(Stored items)
● ● ● ● ● ● ●

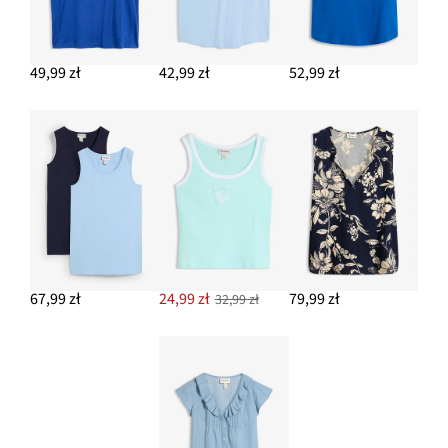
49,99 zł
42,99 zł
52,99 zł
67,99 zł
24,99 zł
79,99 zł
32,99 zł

● ● ● ● ● ● ●

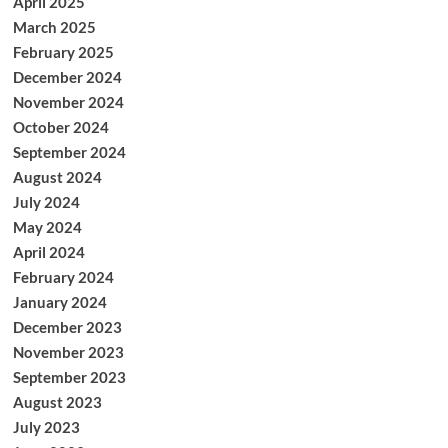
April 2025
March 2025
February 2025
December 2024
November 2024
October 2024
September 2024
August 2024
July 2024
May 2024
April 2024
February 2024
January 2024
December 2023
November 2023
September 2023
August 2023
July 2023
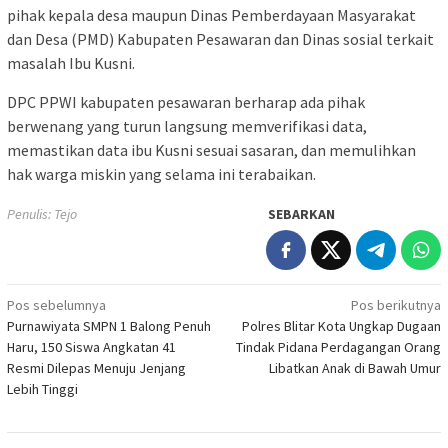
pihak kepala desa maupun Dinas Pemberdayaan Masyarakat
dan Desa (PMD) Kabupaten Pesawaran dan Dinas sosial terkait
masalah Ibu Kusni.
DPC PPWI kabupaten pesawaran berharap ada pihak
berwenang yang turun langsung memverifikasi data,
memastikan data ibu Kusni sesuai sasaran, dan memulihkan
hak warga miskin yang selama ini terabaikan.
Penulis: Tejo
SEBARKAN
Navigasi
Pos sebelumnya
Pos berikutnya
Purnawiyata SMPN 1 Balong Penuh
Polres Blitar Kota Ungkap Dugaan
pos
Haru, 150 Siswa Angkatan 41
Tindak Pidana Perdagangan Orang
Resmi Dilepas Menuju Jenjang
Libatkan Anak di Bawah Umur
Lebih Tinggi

● ● ● ● ● ● ●

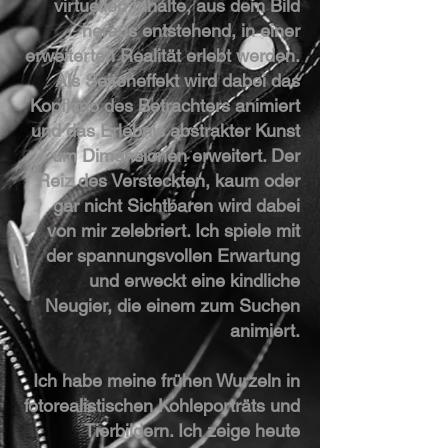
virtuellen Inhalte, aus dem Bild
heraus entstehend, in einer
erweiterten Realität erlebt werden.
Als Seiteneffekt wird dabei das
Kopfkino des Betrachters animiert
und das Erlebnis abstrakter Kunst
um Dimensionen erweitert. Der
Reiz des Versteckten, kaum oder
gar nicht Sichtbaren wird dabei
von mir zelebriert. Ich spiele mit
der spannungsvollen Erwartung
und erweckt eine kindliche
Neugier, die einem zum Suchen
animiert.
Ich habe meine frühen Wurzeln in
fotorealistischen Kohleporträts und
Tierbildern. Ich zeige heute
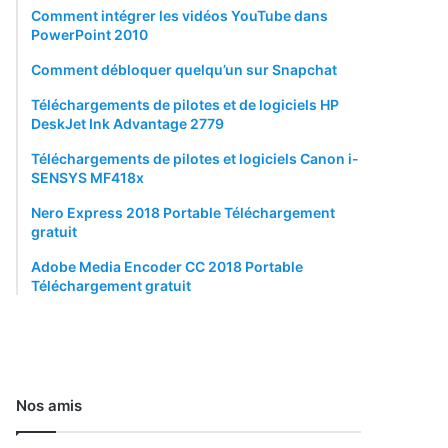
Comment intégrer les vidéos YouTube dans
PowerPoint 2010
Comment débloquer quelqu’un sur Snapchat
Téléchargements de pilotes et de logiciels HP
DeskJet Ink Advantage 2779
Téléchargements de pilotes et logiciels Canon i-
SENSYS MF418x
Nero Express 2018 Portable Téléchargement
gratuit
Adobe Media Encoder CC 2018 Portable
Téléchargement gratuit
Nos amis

● ● ● ● ● ● ●

Task prompt: Copy out once more the stretch from the line containing "pihak kepala desa" through the line containing "Lebih Tinggi", both included, and give nothing else.

Answer box:
pihak kepala desa maupun Dinas Pemberdayaan Masyarakat
dan Desa (PMD) Kabupaten Pesawaran dan Dinas sosial terkait
masalah Ibu Kusni.
DPC PPWI kabupaten pesawaran berharap ada pihak
berwenang yang turun langsung memverifikasi data,
memastikan data ibu Kusni sesuai sasaran, dan memulihkan
hak warga miskin yang selama ini terabaikan.
Penulis: Tejo
SEBARKAN
Navigasi
Pos sebelumnya
Pos berikutnya
Purnawiyata SMPN 1 Balong Penuh
Polres Blitar Kota Ungkap Dugaan
pos
Haru, 150 Siswa Angkatan 41
Tindak Pidana Perdagangan Orang
Resmi Dilepas Menuju Jenjang
Libatkan Anak di Bawah Umur
Lebih Tinggi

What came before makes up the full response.